I read Pope Benedict's annual message to the Vatican curia with zero expectations of finding anything hopeful or uplifting in his words.  Consequently I was not too disappointed. I am however, wondering how much longer we will have to live under a pope who inflicts the entire global church with his own unresolved issues under the guise of 'teaching' or 'instructing the faithful'.  I am tired of, and sad about, constantly reading this kind of instructing in which Benedict castigates Western culture for all of his personal woes while exhorting the developing world to ignore how population density is directly related to poverty and the ills associated with same. Men must dominate, women must be pregnant, and gays must return to the same deep closet he himself is so familiar with and all of this is God's will.  

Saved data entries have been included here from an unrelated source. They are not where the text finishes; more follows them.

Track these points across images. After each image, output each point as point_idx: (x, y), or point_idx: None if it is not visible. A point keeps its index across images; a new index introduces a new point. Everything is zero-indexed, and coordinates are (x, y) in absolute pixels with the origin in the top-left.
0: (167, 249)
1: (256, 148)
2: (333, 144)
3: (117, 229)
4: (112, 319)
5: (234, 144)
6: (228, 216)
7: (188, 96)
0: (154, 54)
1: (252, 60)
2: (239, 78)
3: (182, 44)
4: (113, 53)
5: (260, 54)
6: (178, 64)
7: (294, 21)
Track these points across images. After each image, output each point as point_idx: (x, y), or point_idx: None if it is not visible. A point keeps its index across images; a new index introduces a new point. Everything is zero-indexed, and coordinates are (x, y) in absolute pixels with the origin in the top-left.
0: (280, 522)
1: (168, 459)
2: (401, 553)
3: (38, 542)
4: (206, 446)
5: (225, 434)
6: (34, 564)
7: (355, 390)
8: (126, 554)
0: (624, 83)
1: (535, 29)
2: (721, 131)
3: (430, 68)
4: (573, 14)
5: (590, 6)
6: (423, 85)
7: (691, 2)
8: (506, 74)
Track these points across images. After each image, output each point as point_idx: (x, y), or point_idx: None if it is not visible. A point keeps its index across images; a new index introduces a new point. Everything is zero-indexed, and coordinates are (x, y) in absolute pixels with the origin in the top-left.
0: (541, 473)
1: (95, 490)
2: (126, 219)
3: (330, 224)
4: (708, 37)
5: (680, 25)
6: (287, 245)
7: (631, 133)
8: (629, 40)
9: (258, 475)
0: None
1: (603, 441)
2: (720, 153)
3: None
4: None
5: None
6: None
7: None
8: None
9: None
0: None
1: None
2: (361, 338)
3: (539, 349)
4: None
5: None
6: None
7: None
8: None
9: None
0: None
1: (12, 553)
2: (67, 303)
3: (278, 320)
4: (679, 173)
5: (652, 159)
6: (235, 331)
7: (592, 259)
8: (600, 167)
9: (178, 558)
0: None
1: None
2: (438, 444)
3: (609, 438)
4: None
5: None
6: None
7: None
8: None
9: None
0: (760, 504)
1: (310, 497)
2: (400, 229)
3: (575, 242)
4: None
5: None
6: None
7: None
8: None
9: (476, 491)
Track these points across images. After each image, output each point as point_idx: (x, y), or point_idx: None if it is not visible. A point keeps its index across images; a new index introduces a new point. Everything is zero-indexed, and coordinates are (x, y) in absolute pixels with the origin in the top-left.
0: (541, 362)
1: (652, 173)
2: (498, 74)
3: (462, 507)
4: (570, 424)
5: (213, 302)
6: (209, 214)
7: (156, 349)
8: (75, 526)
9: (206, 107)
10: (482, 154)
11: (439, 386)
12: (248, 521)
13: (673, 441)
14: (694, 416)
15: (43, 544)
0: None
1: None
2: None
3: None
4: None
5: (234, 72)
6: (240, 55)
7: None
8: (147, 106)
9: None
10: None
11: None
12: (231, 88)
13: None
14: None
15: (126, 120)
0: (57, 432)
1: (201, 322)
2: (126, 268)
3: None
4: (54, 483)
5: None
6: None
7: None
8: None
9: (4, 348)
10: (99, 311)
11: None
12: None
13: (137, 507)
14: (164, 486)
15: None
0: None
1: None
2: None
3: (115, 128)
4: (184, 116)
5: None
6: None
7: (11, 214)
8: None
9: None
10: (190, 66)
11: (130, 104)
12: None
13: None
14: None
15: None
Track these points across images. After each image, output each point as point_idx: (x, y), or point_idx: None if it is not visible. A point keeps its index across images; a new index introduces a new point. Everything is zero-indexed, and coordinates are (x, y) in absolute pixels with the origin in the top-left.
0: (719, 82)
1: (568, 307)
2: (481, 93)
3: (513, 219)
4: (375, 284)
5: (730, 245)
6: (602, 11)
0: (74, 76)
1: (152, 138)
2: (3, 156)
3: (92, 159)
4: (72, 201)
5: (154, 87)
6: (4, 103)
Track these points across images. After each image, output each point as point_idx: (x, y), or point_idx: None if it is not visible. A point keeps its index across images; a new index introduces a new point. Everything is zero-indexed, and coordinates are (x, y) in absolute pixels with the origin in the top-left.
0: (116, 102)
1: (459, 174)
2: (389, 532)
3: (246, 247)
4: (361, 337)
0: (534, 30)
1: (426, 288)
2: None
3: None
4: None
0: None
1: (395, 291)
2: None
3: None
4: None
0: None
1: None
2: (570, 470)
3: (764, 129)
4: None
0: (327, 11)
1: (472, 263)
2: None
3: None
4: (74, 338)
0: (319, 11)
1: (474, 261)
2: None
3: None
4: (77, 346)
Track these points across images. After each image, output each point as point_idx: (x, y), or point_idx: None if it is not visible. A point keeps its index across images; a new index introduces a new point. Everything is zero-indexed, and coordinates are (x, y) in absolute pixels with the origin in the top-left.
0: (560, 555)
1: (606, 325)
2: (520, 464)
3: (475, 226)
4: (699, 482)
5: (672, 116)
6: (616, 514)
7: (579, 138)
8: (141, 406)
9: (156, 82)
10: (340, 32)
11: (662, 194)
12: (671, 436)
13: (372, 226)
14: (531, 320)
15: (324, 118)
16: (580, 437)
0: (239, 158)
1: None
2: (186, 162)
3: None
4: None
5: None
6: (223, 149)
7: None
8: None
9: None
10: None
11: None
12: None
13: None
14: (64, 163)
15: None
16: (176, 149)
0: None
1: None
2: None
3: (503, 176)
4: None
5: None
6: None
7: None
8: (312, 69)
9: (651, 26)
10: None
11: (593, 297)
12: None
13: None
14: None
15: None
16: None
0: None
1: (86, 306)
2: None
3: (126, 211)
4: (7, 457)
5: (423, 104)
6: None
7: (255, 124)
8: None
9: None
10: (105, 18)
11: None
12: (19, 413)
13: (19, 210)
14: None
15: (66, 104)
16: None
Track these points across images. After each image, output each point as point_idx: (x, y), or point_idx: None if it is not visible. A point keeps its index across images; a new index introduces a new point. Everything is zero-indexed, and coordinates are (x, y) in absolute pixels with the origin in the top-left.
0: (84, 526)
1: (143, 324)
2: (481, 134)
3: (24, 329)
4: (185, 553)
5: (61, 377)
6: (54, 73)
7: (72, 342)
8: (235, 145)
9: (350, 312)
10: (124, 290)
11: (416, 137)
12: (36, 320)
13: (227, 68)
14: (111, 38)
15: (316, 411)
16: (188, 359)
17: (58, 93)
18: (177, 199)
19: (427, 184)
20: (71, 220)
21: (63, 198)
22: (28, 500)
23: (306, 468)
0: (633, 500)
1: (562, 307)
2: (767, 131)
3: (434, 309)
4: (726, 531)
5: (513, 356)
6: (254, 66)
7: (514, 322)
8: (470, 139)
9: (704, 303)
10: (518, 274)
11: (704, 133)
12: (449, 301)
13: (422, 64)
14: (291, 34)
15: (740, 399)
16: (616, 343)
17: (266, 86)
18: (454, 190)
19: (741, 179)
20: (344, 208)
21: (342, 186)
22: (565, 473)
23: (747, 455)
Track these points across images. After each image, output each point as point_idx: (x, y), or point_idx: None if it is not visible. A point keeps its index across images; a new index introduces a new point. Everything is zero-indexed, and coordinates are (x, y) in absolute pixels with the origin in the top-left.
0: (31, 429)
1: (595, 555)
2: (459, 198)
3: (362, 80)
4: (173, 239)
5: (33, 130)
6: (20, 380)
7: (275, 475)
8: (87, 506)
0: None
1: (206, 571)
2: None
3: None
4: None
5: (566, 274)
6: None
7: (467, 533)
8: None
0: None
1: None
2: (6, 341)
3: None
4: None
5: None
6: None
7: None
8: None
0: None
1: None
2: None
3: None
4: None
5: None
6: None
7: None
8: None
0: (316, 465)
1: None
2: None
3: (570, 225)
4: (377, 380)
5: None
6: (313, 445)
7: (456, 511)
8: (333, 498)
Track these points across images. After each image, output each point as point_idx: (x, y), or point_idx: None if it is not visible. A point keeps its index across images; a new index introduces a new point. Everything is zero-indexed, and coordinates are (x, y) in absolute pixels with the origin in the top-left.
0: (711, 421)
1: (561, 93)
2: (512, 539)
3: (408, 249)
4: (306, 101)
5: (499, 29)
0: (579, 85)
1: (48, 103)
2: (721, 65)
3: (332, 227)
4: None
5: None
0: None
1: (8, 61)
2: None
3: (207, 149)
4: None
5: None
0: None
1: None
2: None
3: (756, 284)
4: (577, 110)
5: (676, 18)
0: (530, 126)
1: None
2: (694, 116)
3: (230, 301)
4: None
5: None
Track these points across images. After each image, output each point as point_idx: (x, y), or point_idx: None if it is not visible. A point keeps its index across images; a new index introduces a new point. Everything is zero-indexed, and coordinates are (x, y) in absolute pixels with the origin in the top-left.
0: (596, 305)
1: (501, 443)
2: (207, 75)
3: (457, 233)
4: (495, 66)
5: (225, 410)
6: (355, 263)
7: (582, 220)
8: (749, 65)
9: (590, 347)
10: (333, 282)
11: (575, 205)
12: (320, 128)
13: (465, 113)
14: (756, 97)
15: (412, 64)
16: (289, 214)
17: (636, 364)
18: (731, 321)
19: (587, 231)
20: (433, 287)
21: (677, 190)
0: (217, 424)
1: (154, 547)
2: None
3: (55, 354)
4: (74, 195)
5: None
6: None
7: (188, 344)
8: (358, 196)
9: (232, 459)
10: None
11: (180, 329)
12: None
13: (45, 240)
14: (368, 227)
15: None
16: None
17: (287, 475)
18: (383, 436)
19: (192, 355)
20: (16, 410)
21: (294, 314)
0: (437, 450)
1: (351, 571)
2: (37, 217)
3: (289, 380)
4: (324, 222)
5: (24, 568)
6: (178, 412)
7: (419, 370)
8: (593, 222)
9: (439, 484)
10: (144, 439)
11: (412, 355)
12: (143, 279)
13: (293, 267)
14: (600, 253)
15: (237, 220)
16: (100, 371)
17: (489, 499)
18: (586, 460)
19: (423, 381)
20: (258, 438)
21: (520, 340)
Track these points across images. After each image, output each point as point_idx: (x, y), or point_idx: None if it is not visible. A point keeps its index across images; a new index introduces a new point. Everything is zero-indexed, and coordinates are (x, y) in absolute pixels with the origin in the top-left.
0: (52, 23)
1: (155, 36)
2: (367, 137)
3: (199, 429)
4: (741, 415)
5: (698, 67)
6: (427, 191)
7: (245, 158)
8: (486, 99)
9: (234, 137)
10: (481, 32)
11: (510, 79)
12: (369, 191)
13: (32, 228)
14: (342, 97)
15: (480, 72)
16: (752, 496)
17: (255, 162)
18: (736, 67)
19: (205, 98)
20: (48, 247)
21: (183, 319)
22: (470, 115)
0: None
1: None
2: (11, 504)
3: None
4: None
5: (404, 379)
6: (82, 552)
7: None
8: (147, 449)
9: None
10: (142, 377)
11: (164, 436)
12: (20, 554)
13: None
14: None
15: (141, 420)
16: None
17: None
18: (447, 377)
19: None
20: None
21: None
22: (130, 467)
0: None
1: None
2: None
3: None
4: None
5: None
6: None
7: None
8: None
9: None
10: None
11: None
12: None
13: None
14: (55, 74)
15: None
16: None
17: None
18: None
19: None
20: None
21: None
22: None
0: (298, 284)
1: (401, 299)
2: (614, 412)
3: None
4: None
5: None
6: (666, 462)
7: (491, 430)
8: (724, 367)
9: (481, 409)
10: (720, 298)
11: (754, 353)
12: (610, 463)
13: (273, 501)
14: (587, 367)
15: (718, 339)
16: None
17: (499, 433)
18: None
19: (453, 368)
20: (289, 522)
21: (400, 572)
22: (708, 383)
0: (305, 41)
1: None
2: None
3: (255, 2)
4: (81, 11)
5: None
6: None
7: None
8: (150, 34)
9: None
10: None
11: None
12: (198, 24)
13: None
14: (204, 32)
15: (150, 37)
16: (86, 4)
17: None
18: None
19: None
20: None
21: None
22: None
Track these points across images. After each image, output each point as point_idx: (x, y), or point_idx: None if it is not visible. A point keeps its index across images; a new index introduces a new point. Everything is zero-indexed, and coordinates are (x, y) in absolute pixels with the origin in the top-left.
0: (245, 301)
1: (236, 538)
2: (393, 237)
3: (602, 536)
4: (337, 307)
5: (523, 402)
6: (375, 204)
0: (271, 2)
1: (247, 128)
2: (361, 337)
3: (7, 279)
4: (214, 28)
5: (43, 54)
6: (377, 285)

I've broken up two extended paragraphs in his speech to illustrate my belief that Pope Benedict has some issues he himself has never addressed. Pope Benedict never comes out and mentions gays specifically or feminists directly.  Instead he uses innuendo and code words and hides behind the thinking of a Jewish Rabbi. He strings together observations which we are then to take his word for that they are linked in the way he links them. Well, OK, but some of these linkages are not all that logical.  But I guess when you are giving a speech to the lock stepping acolytes you don't have to make a whole lot of logical sense. Especially if you hold the very ontologically superior position of God Emperor of Roman Catholicism.


The great joy with which families from all over the world congregated in Milan indicates that, despite all impressions to the contrary, the family is still strong and vibrant today. But there is no denying the crisis that threatens it to its foundations – especially in the western world. (Benedict seems to have zero faith in the strength of the family.  How is it an institution, which he teaches us has been God's will from day one, is now so weak it can't stand under the assault from a relatively few gay marriages?  Or is it that it's the Roman Catholic clerical system that can't stand under the assault gay marriage represents to that culture?)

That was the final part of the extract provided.